▸ TASK ITEM
Return only how many lines in the data include the string "back".

Dataset items
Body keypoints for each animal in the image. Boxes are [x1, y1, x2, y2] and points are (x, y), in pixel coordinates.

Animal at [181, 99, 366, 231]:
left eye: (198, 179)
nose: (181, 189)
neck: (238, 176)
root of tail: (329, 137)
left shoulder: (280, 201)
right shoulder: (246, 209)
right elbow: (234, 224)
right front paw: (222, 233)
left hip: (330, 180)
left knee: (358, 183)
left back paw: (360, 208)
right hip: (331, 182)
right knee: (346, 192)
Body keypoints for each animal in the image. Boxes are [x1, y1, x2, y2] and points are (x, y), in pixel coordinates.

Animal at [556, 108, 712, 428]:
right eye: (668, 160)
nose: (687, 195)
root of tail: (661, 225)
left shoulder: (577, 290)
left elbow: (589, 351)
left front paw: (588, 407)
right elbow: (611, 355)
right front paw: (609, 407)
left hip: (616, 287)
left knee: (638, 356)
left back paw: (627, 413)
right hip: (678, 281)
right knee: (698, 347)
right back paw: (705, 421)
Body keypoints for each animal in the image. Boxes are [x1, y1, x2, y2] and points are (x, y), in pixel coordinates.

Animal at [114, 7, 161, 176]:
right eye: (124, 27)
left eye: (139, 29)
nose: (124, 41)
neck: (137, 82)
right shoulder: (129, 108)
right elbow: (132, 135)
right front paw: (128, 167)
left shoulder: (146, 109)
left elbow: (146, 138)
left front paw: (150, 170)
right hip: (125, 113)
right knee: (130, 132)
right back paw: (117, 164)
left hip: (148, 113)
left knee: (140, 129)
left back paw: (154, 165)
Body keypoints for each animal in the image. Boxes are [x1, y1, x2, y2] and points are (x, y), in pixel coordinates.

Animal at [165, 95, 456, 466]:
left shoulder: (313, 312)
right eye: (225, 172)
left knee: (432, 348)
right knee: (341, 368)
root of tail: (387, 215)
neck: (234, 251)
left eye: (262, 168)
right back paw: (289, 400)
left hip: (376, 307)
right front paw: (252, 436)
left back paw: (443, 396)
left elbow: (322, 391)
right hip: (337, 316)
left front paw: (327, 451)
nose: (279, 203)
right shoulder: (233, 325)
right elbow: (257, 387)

▸ SOLUTION TO THIS EXERCISE
7